- Data to process
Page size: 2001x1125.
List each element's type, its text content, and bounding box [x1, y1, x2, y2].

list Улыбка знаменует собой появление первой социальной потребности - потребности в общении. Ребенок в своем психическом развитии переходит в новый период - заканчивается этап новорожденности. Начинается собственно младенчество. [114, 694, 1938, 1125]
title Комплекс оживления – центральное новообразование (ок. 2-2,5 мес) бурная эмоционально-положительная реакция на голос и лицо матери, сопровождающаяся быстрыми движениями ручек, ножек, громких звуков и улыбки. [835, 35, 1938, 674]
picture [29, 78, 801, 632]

- Directive
Your job is to transcribe the listing exactly, line for line.

- Solution
Page size: 2001x1125.
List each element's type, its text content, and bounding box [x1, y1, x2, y2].

list Улыбка знаменует собой появление первой социальной потребности - потребности в общении. Ребенок в своем психическом развитии переходит в новый период - заканчивается этап новорожденности. Начинается собственно младенчество. [114, 694, 1938, 1125]
title Комплекс оживления – центральное новообразование (ок. 2-2,5 мес) бурная эмоционально-положительная реакция на голос и лицо матери, сопровождающаяся быстрыми движениями ручек, ножек, громких звуков и улыбки. [835, 35, 1938, 674]
picture [29, 78, 801, 632]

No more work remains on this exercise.